─── INFORMATION PROVIDED
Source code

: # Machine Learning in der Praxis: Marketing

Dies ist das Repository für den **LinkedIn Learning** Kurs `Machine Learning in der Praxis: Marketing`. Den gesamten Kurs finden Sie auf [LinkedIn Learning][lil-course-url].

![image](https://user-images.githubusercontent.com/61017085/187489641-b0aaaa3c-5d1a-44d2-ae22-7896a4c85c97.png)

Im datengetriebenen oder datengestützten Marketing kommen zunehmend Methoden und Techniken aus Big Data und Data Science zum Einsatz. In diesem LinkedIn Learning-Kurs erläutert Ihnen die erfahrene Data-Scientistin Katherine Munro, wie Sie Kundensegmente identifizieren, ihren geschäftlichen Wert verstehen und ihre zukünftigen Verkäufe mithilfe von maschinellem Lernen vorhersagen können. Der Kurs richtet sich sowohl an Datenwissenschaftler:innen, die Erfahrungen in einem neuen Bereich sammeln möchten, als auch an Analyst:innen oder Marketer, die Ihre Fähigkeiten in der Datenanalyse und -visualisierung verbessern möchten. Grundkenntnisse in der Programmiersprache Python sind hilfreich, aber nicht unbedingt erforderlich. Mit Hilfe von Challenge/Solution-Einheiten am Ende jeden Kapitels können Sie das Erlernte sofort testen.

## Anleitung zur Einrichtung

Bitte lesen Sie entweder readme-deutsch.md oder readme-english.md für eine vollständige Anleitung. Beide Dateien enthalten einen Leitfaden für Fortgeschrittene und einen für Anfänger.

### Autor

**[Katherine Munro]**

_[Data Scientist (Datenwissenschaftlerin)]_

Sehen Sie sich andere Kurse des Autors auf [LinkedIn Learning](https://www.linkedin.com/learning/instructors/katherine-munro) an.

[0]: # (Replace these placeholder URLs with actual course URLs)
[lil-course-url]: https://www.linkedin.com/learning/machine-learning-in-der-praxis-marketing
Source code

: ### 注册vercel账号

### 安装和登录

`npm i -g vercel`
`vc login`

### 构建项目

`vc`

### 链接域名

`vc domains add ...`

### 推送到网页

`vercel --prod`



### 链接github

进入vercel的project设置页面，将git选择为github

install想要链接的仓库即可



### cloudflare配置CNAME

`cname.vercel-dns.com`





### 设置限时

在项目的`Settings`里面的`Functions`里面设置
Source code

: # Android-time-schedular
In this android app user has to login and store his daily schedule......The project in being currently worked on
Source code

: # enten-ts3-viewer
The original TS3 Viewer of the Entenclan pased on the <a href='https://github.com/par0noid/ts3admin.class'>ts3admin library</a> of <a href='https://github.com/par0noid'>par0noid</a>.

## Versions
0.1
──────
EXERCISE
Retype every entry, keeping each character as it was.

WORKED SOLUTION
Source code

: # Machine Learning in der Praxis: Marketing

Dies ist das Repository für den **LinkedIn Learning** Kurs `Machine Learning in der Praxis: Marketing`. Den gesamten Kurs finden Sie auf [LinkedIn Learning][lil-course-url].

![image](https://user-images.githubusercontent.com/61017085/187489641-b0aaaa3c-5d1a-44d2-ae22-7896a4c85c97.png)

Im datengetriebenen oder datengestützten Marketing kommen zunehmend Methoden und Techniken aus Big Data und Data Science zum Einsatz. In diesem LinkedIn Learning-Kurs erläutert Ihnen die erfahrene Data-Scientistin Katherine Munro, wie Sie Kundensegmente identifizieren, ihren geschäftlichen Wert verstehen und ihre zukünftigen Verkäufe mithilfe von maschinellem Lernen vorhersagen können. Der Kurs richtet sich sowohl an Datenwissenschaftler:innen, die Erfahrungen in einem neuen Bereich sammeln möchten, als auch an Analyst:innen oder Marketer, die Ihre Fähigkeiten in der Datenanalyse und -visualisierung verbessern möchten. Grundkenntnisse in der Programmiersprache Python sind hilfreich, aber nicht unbedingt erforderlich. Mit Hilfe von Challenge/Solution-Einheiten am Ende jeden Kapitels können Sie das Erlernte sofort testen.

## Anleitung zur Einrichtung

Bitte lesen Sie entweder readme-deutsch.md oder readme-english.md für eine vollständige Anleitung. Beide Dateien enthalten einen Leitfaden für Fortgeschrittene und einen für Anfänger.

### Autor

**[Katherine Munro]**

_[Data Scientist (Datenwissenschaftlerin)]_

Sehen Sie sich andere Kurse des Autors auf [LinkedIn Learning](https://www.linkedin.com/learning/instructors/katherine-munro) an.

[0]: # (Replace these placeholder URLs with actual course URLs)
[lil-course-url]: https://www.linkedin.com/learning/machine-learning-in-der-praxis-marketing
Source code

: ### 注册vercel账号

### 安装和登录

`npm i -g vercel`
`vc login`

### 构建项目

`vc`

### 链接域名

`vc domains add ...`

### 推送到网页

`vercel --prod`



### 链接github

进入vercel的project设置页面，将git选择为github

install想要链接的仓库即可



### cloudflare配置CNAME

`cname.vercel-dns.com`





### 设置限时

在项目的`Settings`里面的`Functions`里面设置
Source code

: # Android-time-schedular
In this android app user has to login and store his daily schedule......The project in being currently worked on
Source code

: # enten-ts3-viewer
The original TS3 Viewer of the Entenclan pased on the <a href='https://github.com/par0noid/ts3admin.class'>ts3admin library</a> of <a href='https://github.com/par0noid'>par0noid</a>.

## Versions
0.1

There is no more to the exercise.